Advertising spending on television last year slumped by 17 percent to Rp 2.21 trillion from the Rp 2.678 trillion recorded in 1997, according to the Indonesian Advertising Agency Association.

Still, the draft law, Depari said, was not sufficiently anticipatory for the future.

"Twenty-five percent is a compromise from the government. But the question is after 2003, that could be considered as an entry barrier."

In 2003, when the 10 members of the Association of Southeast Asian Nations implement their ASEAN Free Trade Agreement, barriers to foreign investment will be removed.

Columnist and TV talk show host Wimar Witoelar echoed the need to open up the sector. "If we are committed to an open economy, foreign investment is positive."

Witoelar said the total number of shares, either 49 percent or 51 percent, was not the issue.

"I think we should protect the interests of investors -- whether he or she is an Indonesian or a foreigner is not important."

He said it was more important to protect the right of people to access to quality programming of information and entertainment.

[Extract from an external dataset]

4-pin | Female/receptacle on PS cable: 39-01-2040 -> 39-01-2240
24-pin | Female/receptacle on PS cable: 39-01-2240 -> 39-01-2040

The specific article is also expected to create a level playing field for the stations, TPI spokeswoman Theresia Ellasari said.

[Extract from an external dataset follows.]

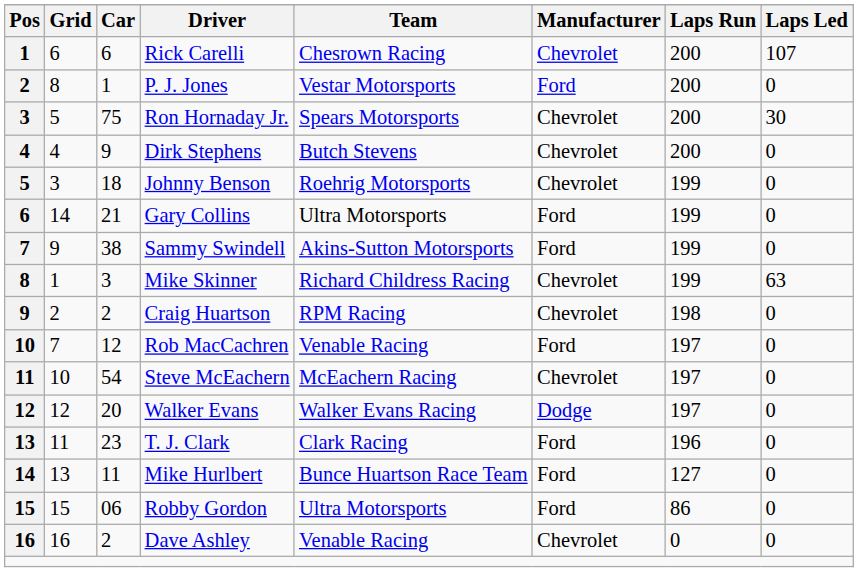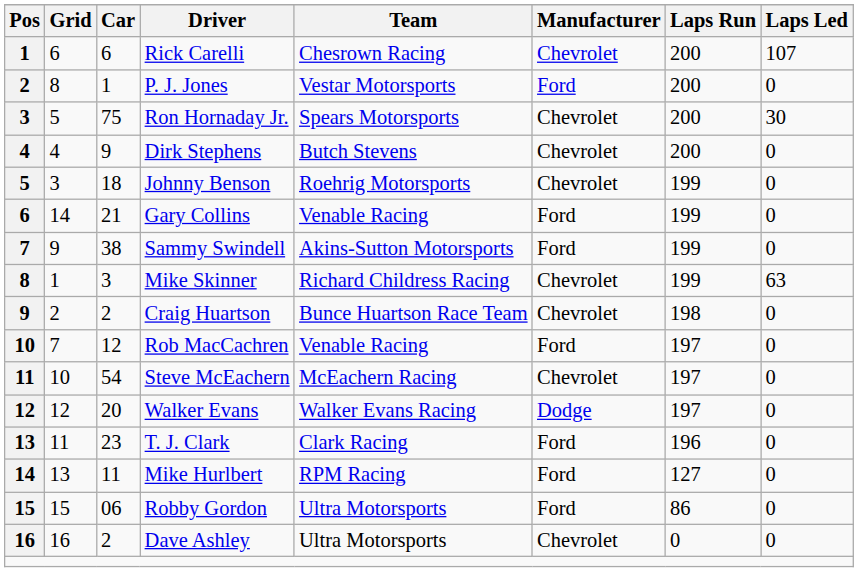Gary Collins | Team: Ultra Motorsports -> Venable Racing
Craig Huartson | Team: RPM Racing -> Bunce Huartson Race Team
Mike Hurlbert | Team: Bunce Huartson Race Team -> RPM Racing
Dave Ashley | Team: Venable Racing -> Ultra Motorsports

Without naming names, Ellasari said foreign investment had illegally entered one or two Indonesian stations.

"This fact undermines the power of the law and the impact is creating unfair competition," she said.

With a total population of more than 200 million and an estimated 26 million households as an audience, the Indonesian market remains attractive to the rest of the world. In the economic crisis, foreign investors will also see Indonesian firms as promising because they are all undervalued.

However, big questions are already looming. There is uncertainty over whether private stations still have to contribute 12.5 percent of their gross advertising revenue to TVRI. Private stations find the obligation a heavy burden. All stations except for RCTI have yet to pay TVRI, and as of March the total amount reached more than Rp 117 billion.

Article number 21 of the bill states that TVRI is financed by the state budget, advertisements and other legal sources. Ads were banned from TVRI, which is run under a foundation, in 1981. TVRI income comes from the state budget, public license payments and the 12.5 percent deducted from gross advertising revenue of the commercial stations.

"I assume since TVRI can now carry commercials, private stations will no longer contribute advertising revenue to TVRI. It is not rational if they ask for it," Depari said.

Depari said the status of TVRI should be made clear. "Is it a public broadcasting system, or is it a state television network which is barred from airing commercials, or a state enterprise which is run professionally and can be a profit center?"

Other substantial changes for television include the obligation for private broadcasters to provide shares for their workers, and restrictions to media cross-ownership. For example, a shareholder of a free TV station is allowed to have shares only in one other media (print media, radio station or pay TV).

A major drawback of the bill is that it does not protect public interest or public safety. "It is clear that there is only government interest in the bill," Depari said.

He would prefer to see the bill passed into a law by the next legitimate legislature concerned with the issue.

And there will be no more instant revisions of a law which is considered outdated, as was the case with the broadcast law.

The writer works for a private television station.